Due to typos on hw1 problem list, some students did different problems for 8 and 9. They will not be penalized.

Here are the solutions to these problems:

8. (P & G) Problem 10, page 62, chapter 3 (6 pts total)

(a) (4 pts)

Use midpoints of those intervals for calculations of grouped mean and grouped SD.


Grouped mean

Grouped SD

Smoker

199

111

Nonsmoker

29

34

(b) (1 pts)

Median for smokers falls in the interval 200-249 ng/ml;

Median for nonsmokers falls in the interval 0-13 ng/ml;

(c) (1 pts)

Compared to nonsmokers, smokers have much higher cotinine levels and larger SDs in the distribution.

9. (P & G) Problem 11, page 62, chapter 3 (10 pts total)

(a) (3pts)

mean = 87.94, median = 86.00, (1 pts)

SD = 16.00, range = 103, (1 pts)

25th percentile: nk/100 = 462*25/100 = 115.5 (round up) = 116, x[116] = 76

75th percentile: nk/100 = 462*75/100 = 346.5 (round up) = 347, x[347] = 98

so interquartile range = 98 - 76 = 22 (1 pts)

(b) (2 pts)

Chebychev's inequality says: at least (1 - (1/k)^2 ) of the measurements lie within k SDs of the mean.

With k =2, 2 SDs either way from the mean is the interval 87.94 +/- 2*16 = [55.94, 119.94], while (1 - (1/2)^2) = .75, so at least 75% of the measurments will be within the interval [55.94, 119.94]. (1 pts)

With k =3, 3 SDs either way from the mean is the interval is 87.94 +/- 3*16 = [39.94, 135.94], while (1 - (1/2)^3) = .89, so at least 89% of the measurments will be within the interval [39.94, 135.94]. (1 pts)

(c) (3 pts)

According to the empirical rule, you would expect:

Approximately 95% of the measurements lie within 2 SDs of the mean; almost all of the measurements lie within 3 SDs of the mean. (1 pts)
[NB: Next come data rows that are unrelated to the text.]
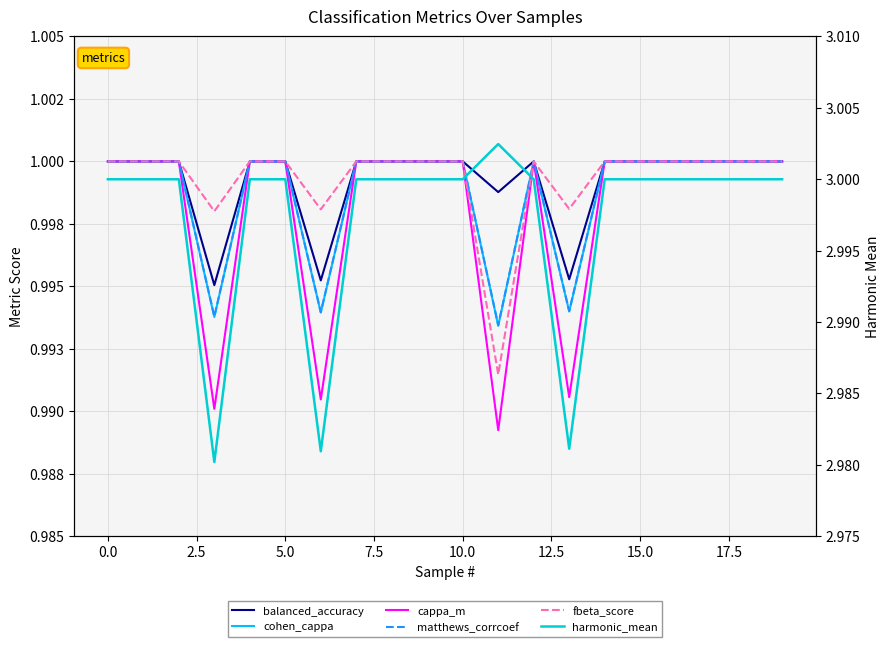

True or false: cappa_m and cohen_cappa cross at least once.

False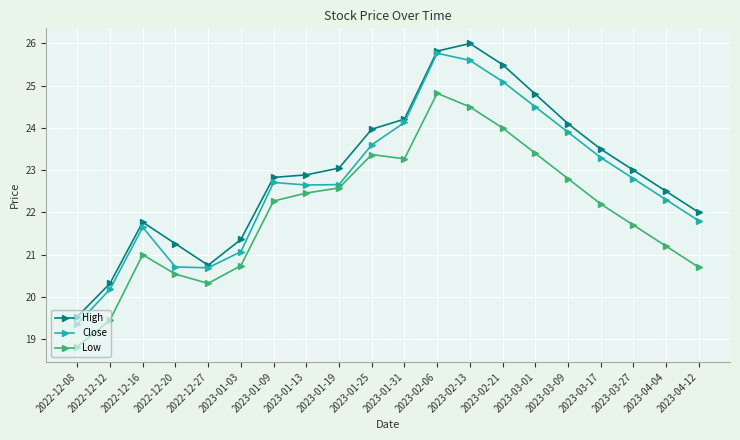

What is the difference between the maximum and minimum values in the High series?

6.5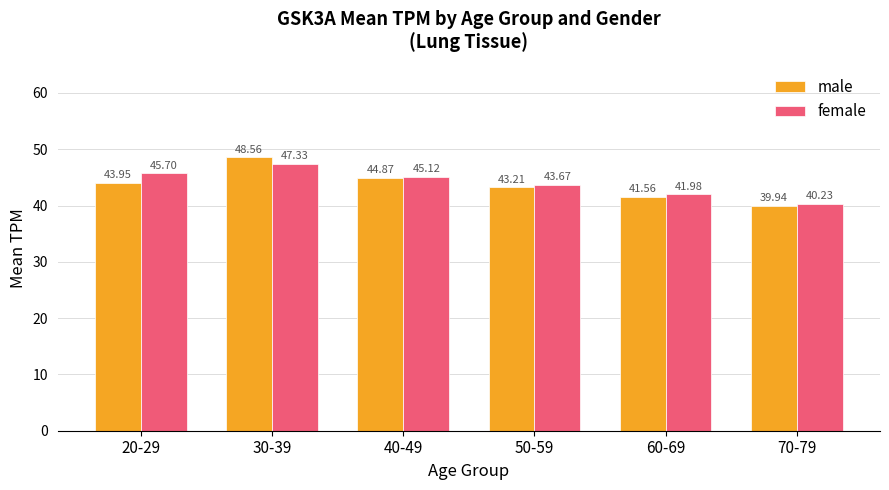

What is the minimum value for male?

39.9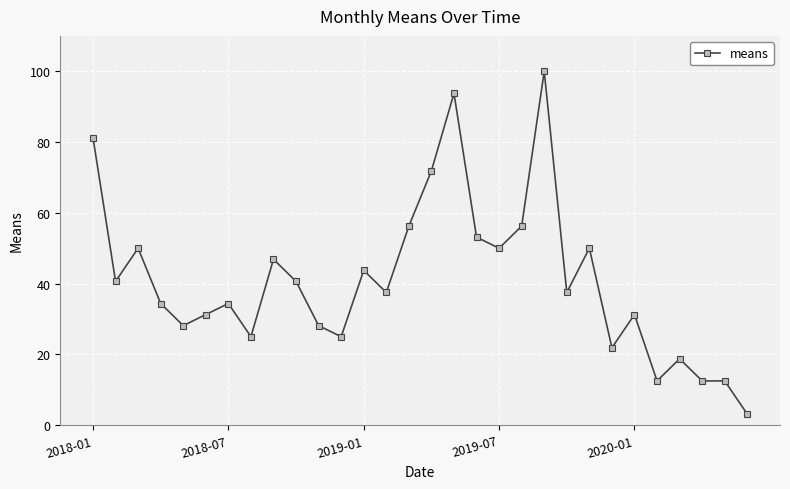

What is the minimum value shown in the chart?

3.1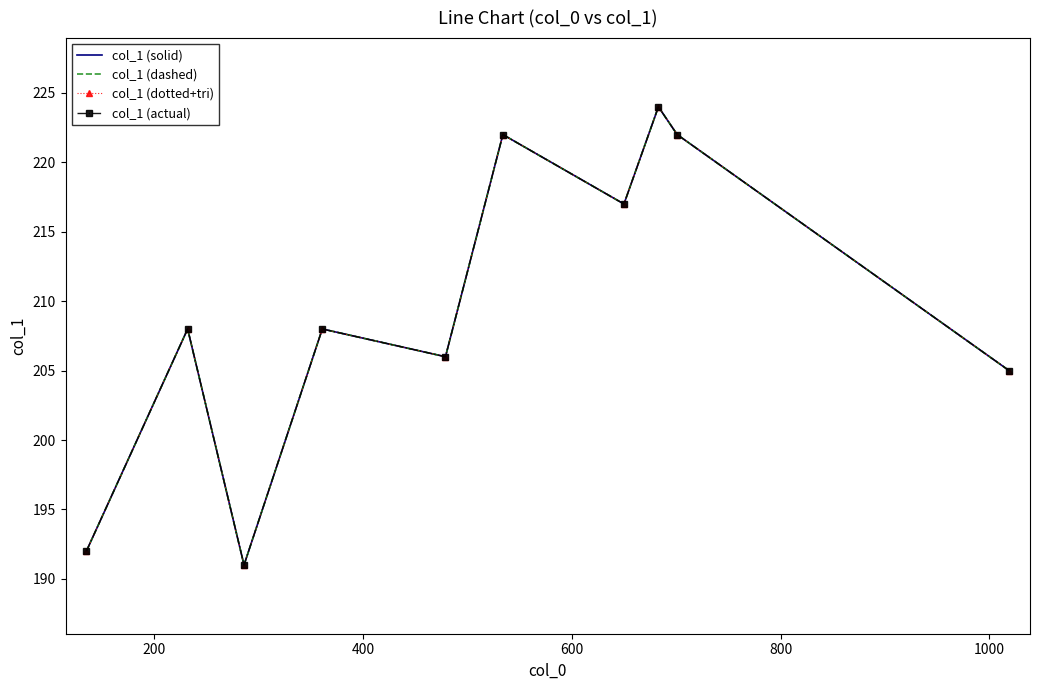

What is the average value of the col_1 (dotted+tri) series?

210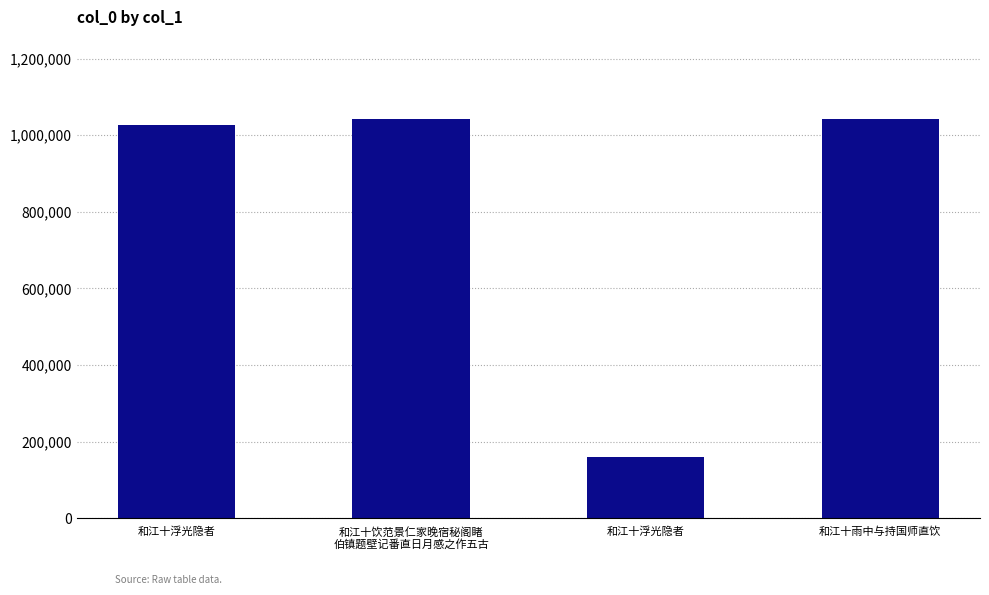

How many distinct data groups are displayed?

1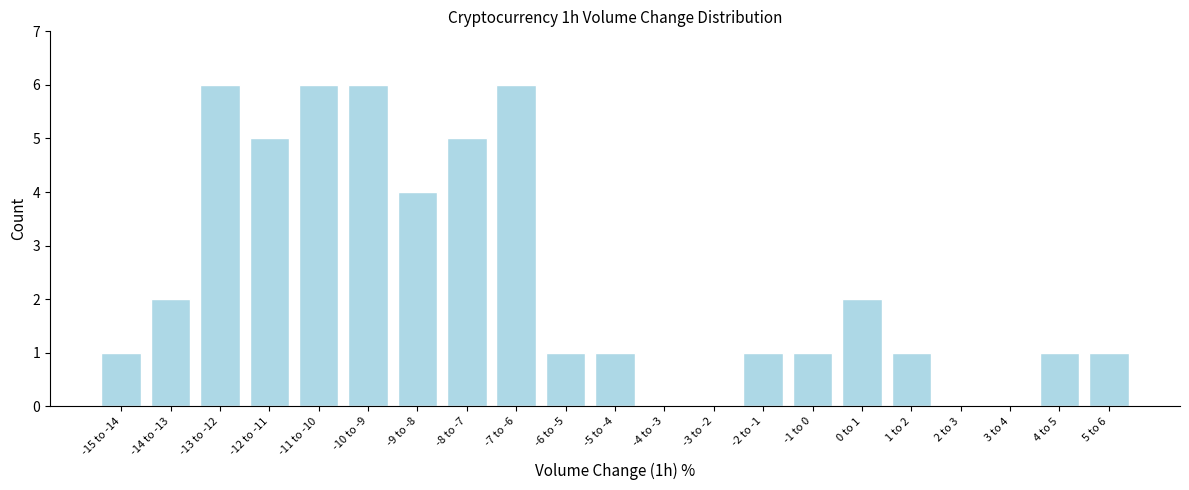

Reading right to left, transcribe all the data shown in this chart.

5 to 6=1	4 to 5=1	3 to 4=0	2 to 3=0	1 to 2=1	0 to 1=2	-1 to 0=1	-2 to -1=1	-3 to -2=0	-4 to -3=0	-5 to -4=1	-6 to -5=1	-7 to -6=6	-8 to -7=5	-9 to -8=4	-10 to -9=6	-11 to -10=6	-12 to -11=5	-13 to -12=6	-14 to -13=2	-15 to -14=1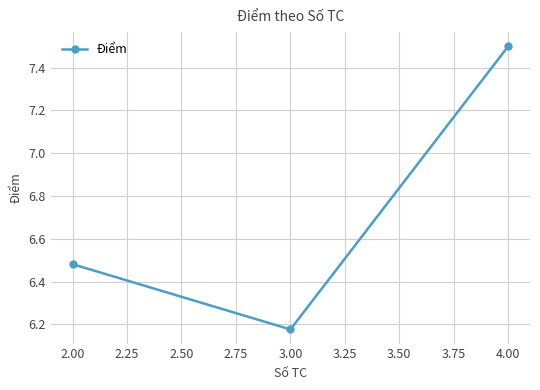

Which has a higher value, 3.00 or 4.00?

4.00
The facts about this data set:

98% of the 462 measurements lie within 2 SDs of the mean; 99% of the 462 measurements lie within 3 SDs of the mean. (2 pts)

(d) (2 pts)

From (b) and © we see that the empirical rule does a better job of summarizing these serum zinc levels than Chebychev's inequality. (1 pts)

Why? Because: (1 pts)

Chebychev's inequality is a more conservative statement and is true for any data set regardless of the shape of the distribution, thus is less specific;

The empirical rule is more specific and is a good approximation when the distribution is nimodal and roughly symmetric.

In this case the distribution of the data is not terribly far from being symmetric, so the empirical can be applied here and it gives us a more precise and better summary of the data.